Segment Open

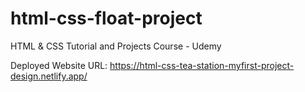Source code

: # html-css-float-project
HTML &amp; CSS Tutorial and Projects Course - Udemy

Deployed Website URL:
https://html-css-tea-station-myfirst-project-design.netlify.app/
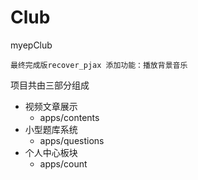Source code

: # Club
myepClub

    最终完成版recover_pjax 添加功能：播放背景音乐

项目共由三部分组成
- 视频文章展示
   - apps/contents
-  小型题库系统
    - apps/questions
- 个人中心板块
    - apps/count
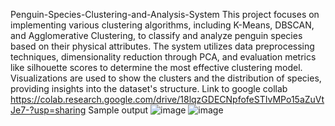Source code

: Penguin-Species-Clustering-and-Analysis-System 
This project focuses on implementing various clustering algorithms, including K-Means, DBSCAN, and Agglomerative Clustering, to classify and analyze penguin species based on their physical attributes. The system utilizes data preprocessing techniques, dimensionality reduction through PCA, and evaluation metrics like silhouette scores to determine the most effective clustering model. Visualizations are used to show the clusters and the distribution of species, providing insights into the dataset's structure.
Link to google collab 
https://colab.research.google.com/drive/18lqzGDECNpfofeSTIvMPo15aZuVtJe7-?usp=sharing
Sample output 
![image](https://github.com/user-attachments/assets/4842dacd-acdf-49a0-8219-658084d31698)
![image](https://github.com/user-attachments/assets/c066dbcc-623e-45f1-8e22-d4b39c943245)
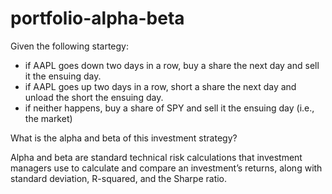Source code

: # portfolio-alpha-beta
Given the following startegy:
* if AAPL goes down two days in a row, buy a share the next day and sell it the ensuing day.
* if AAPL goes up two days in a row, short a share the next day and unload the short the ensuing day.
* if neither happens, buy a share of SPY and sell it the ensuing day (i.e., the market)

What is the alpha and beta of this investment strategy?

Alpha and beta are standard technical risk calculations that investment managers use to calculate and compare an investment’s returns, along with standard deviation, R-squared, and the Sharpe ratio.
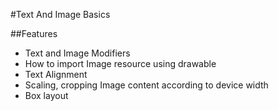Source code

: #Text And Image Basics

##Features

- Text and Image Modifiers
- How to import Image resource using drawable
- Text Alignment
- Scaling, cropping Image content according to device width
- Box layout 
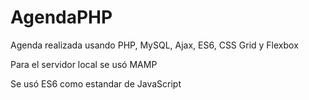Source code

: # AgendaPHP
Agenda realizada usando PHP, MySQL, Ajax, ES6, CSS Grid y Flexbox

Para el servidor local se usó MAMP

Se usó ES6 como estandar de JavaScript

Segment Closed

## TO-DO ITEM
Without including any pictures, output each entry above exactly as it appears.

## RESULT
Source code

: # html-css-float-project
HTML &amp; CSS Tutorial and Projects Course - Udemy

Deployed Website URL:
https://html-css-tea-station-myfirst-project-design.netlify.app/
Source code

: # Club
myepClub

    最终完成版recover_pjax 添加功能：播放背景音乐

项目共由三部分组成
- 视频文章展示
   - apps/contents
-  小型题库系统
    - apps/questions
- 个人中心板块
    - apps/count
Source code

: Penguin-Species-Clustering-and-Analysis-System 
This project focuses on implementing various clustering algorithms, including K-Means, DBSCAN, and Agglomerative Clustering, to classify and analyze penguin species based on their physical attributes. The system utilizes data preprocessing techniques, dimensionality reduction through PCA, and evaluation metrics like silhouette scores to determine the most effective clustering model. Visualizations are used to show the clusters and the distribution of species, providing insights into the dataset's structure.
Link to google collab 
https://colab.research.google.com/drive/18lqzGDECNpfofeSTIvMPo15aZuVtJe7-?usp=sharing
Sample output 
![image](https://github.com/user-attachments/assets/4842dacd-acdf-49a0-8219-658084d31698)
![image](https://github.com/user-attachments/assets/c066dbcc-623e-45f1-8e22-d4b39c943245)
Source code

: # portfolio-alpha-beta
Given the following startegy:
* if AAPL goes down two days in a row, buy a share the next day and sell it the ensuing day.
* if AAPL goes up two days in a row, short a share the next day and unload the short the ensuing day.
* if neither happens, buy a share of SPY and sell it the ensuing day (i.e., the market)

What is the alpha and beta of this investment strategy?

Alpha and beta are standard technical risk calculations that investment managers use to calculate and compare an investment’s returns, along with standard deviation, R-squared, and the Sharpe ratio.
Source code

: #Text And Image Basics

##Features

- Text and Image Modifiers
- How to import Image resource using drawable
- Text Alignment
- Scaling, cropping Image content according to device width
- Box layout 
Source code

: # AgendaPHP
Agenda realizada usando PHP, MySQL, Ajax, ES6, CSS Grid y Flexbox

Para el servidor local se usó MAMP

Se usó ES6 como estandar de JavaScript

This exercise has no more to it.